# Task brief
Your task is to transcribe the records exactly, skipping every image.

*** Opening of Exercise inputs ***

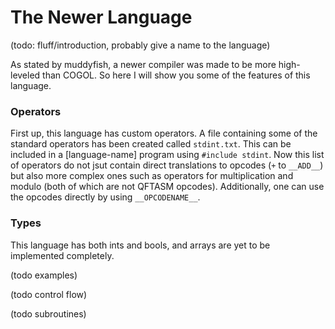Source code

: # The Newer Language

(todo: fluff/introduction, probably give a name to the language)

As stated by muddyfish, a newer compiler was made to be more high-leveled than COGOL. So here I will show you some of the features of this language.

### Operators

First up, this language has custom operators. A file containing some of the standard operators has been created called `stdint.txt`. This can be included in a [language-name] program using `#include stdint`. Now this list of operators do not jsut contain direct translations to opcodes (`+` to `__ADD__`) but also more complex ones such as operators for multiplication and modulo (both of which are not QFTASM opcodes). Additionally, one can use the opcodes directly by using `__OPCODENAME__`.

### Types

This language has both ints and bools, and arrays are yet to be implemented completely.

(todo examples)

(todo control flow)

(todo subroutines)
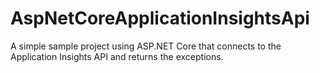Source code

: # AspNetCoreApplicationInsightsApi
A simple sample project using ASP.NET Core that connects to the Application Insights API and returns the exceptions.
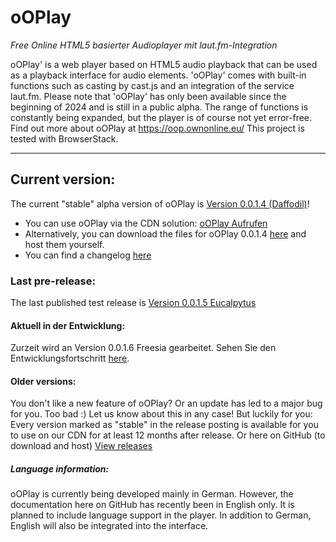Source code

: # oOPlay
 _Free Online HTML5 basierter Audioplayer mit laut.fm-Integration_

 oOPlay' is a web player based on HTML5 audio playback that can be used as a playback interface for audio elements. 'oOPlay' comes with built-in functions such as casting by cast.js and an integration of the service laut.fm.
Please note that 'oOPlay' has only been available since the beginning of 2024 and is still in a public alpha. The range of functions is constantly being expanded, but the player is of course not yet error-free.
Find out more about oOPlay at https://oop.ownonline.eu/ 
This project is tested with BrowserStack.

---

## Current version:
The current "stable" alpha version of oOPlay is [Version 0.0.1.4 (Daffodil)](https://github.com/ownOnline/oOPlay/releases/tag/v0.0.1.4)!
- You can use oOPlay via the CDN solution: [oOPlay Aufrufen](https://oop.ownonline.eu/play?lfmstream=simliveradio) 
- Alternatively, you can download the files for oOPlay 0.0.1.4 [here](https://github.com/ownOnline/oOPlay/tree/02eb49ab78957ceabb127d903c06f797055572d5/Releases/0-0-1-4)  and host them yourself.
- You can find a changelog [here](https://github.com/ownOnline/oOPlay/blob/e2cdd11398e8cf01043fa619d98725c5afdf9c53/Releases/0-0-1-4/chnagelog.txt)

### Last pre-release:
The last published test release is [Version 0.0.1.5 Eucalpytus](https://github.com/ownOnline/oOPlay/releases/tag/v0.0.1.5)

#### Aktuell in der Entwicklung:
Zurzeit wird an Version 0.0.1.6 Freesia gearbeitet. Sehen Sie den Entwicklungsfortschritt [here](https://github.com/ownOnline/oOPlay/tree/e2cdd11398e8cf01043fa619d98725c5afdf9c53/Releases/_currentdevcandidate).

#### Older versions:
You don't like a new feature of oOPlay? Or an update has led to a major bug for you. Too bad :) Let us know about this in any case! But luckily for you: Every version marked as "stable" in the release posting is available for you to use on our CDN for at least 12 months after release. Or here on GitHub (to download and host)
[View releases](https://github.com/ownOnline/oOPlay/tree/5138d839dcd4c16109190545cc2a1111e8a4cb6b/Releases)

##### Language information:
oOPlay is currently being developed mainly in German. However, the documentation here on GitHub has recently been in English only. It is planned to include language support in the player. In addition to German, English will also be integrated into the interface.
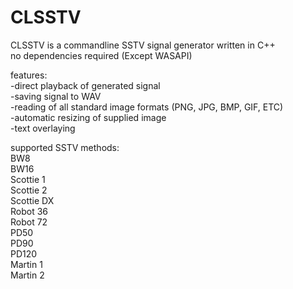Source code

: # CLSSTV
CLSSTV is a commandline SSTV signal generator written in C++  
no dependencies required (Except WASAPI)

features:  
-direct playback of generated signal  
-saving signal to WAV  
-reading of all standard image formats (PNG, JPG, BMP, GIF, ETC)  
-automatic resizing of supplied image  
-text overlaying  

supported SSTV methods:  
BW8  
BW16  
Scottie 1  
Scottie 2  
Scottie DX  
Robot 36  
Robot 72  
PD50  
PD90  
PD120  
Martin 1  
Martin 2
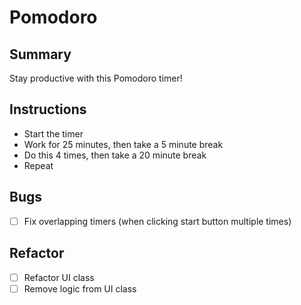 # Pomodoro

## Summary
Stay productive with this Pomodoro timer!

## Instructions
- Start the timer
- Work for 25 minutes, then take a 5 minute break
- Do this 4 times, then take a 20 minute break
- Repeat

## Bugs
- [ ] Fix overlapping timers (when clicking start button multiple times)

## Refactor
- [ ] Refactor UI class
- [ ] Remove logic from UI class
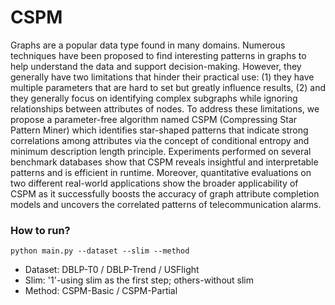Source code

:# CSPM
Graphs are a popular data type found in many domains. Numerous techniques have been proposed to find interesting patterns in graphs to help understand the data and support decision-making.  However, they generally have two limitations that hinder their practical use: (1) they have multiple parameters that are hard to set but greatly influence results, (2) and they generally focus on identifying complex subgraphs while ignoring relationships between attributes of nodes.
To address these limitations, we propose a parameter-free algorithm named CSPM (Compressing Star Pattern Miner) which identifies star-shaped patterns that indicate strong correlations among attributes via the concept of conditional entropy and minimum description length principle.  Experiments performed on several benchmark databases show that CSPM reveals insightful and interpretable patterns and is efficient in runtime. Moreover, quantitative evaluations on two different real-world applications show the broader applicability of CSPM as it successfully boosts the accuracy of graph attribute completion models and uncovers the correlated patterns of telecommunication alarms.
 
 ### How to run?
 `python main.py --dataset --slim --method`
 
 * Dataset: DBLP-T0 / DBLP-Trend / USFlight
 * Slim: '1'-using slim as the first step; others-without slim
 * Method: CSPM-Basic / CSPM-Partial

*** Close of Exercise inputs ***

# Solved exercise
Source code

: # The Newer Language

(todo: fluff/introduction, probably give a name to the language)

As stated by muddyfish, a newer compiler was made to be more high-leveled than COGOL. So here I will show you some of the features of this language.

### Operators

First up, this language has custom operators. A file containing some of the standard operators has been created called `stdint.txt`. This can be included in a [language-name] program using `#include stdint`. Now this list of operators do not jsut contain direct translations to opcodes (`+` to `__ADD__`) but also more complex ones such as operators for multiplication and modulo (both of which are not QFTASM opcodes). Additionally, one can use the opcodes directly by using `__OPCODENAME__`.

### Types

This language has both ints and bools, and arrays are yet to be implemented completely.

(todo examples)

(todo control flow)

(todo subroutines)
Source code

: # AspNetCoreApplicationInsightsApi
A simple sample project using ASP.NET Core that connects to the Application Insights API and returns the exceptions.
Source code

: # oOPlay
 _Free Online HTML5 basierter Audioplayer mit laut.fm-Integration_

 oOPlay' is a web player based on HTML5 audio playback that can be used as a playback interface for audio elements. 'oOPlay' comes with built-in functions such as casting by cast.js and an integration of the service laut.fm.
Please note that 'oOPlay' has only been available since the beginning of 2024 and is still in a public alpha. The range of functions is constantly being expanded, but the player is of course not yet error-free.
Find out more about oOPlay at https://oop.ownonline.eu/ 
This project is tested with BrowserStack.

---

## Current version:
The current "stable" alpha version of oOPlay is [Version 0.0.1.4 (Daffodil)](https://github.com/ownOnline/oOPlay/releases/tag/v0.0.1.4)!
- You can use oOPlay via the CDN solution: [oOPlay Aufrufen](https://oop.ownonline.eu/play?lfmstream=simliveradio) 
- Alternatively, you can download the files for oOPlay 0.0.1.4 [here](https://github.com/ownOnline/oOPlay/tree/02eb49ab78957ceabb127d903c06f797055572d5/Releases/0-0-1-4)  and host them yourself.
- You can find a changelog [here](https://github.com/ownOnline/oOPlay/blob/e2cdd11398e8cf01043fa619d98725c5afdf9c53/Releases/0-0-1-4/chnagelog.txt)

### Last pre-release:
The last published test release is [Version 0.0.1.5 Eucalpytus](https://github.com/ownOnline/oOPlay/releases/tag/v0.0.1.5)

#### Aktuell in der Entwicklung:
Zurzeit wird an Version 0.0.1.6 Freesia gearbeitet. Sehen Sie den Entwicklungsfortschritt [here](https://github.com/ownOnline/oOPlay/tree/e2cdd11398e8cf01043fa619d98725c5afdf9c53/Releases/_currentdevcandidate).

#### Older versions:
You don't like a new feature of oOPlay? Or an update has led to a major bug for you. Too bad :) Let us know about this in any case! But luckily for you: Every version marked as "stable" in the release posting is available for you to use on our CDN for at least 12 months after release. Or here on GitHub (to download and host)
[View releases](https://github.com/ownOnline/oOPlay/tree/5138d839dcd4c16109190545cc2a1111e8a4cb6b/Releases)

##### Language information:
oOPlay is currently being developed mainly in German. However, the documentation here on GitHub has recently been in English only. It is planned to include language support in the player. In addition to German, English will also be integrated into the interface.
Source code

: # CLSSTV
CLSSTV is a commandline SSTV signal generator written in C++  
no dependencies required (Except WASAPI)

features:  
-direct playback of generated signal  
-saving signal to WAV  
-reading of all standard image formats (PNG, JPG, BMP, GIF, ETC)  
-automatic resizing of supplied image  
-text overlaying  

supported SSTV methods:  
BW8  
BW16  
Scottie 1  
Scottie 2  
Scottie DX  
Robot 36  
Robot 72  
PD50  
PD90  
PD120  
Martin 1  
Martin 2
 # Pomodoro

## Summary
Stay productive with this Pomodoro timer!

## Instructions
- Start the timer
- Work for 25 minutes, then take a 5 minute break
- Do this 4 times, then take a 20 minute break
- Repeat

## Bugs
- [ ] Fix overlapping timers (when clicking start button multiple times)

## Refactor
- [ ] Refactor UI class
- [ ] Remove logic from UI class
Source code

:# CSPM
Graphs are a popular data type found in many domains. Numerous techniques have been proposed to find interesting patterns in graphs to help understand the data and support decision-making.  However, they generally have two limitations that hinder their practical use: (1) they have multiple parameters that are hard to set but greatly influence results, (2) and they generally focus on identifying complex subgraphs while ignoring relationships between attributes of nodes.
To address these limitations, we propose a parameter-free algorithm named CSPM (Compressing Star Pattern Miner) which identifies star-shaped patterns that indicate strong correlations among attributes via the concept of conditional entropy and minimum description length principle.  Experiments performed on several benchmark databases show that CSPM reveals insightful and interpretable patterns and is efficient in runtime. Moreover, quantitative evaluations on two different real-world applications show the broader applicability of CSPM as it successfully boosts the accuracy of graph attribute completion models and uncovers the correlated patterns of telecommunication alarms.
 
 ### How to run?
 `python main.py --dataset --slim --method`
 
 * Dataset: DBLP-T0 / DBLP-Trend / USFlight
 * Slim: '1'-using slim as the first step; others-without slim
 * Method: CSPM-Basic / CSPM-Partial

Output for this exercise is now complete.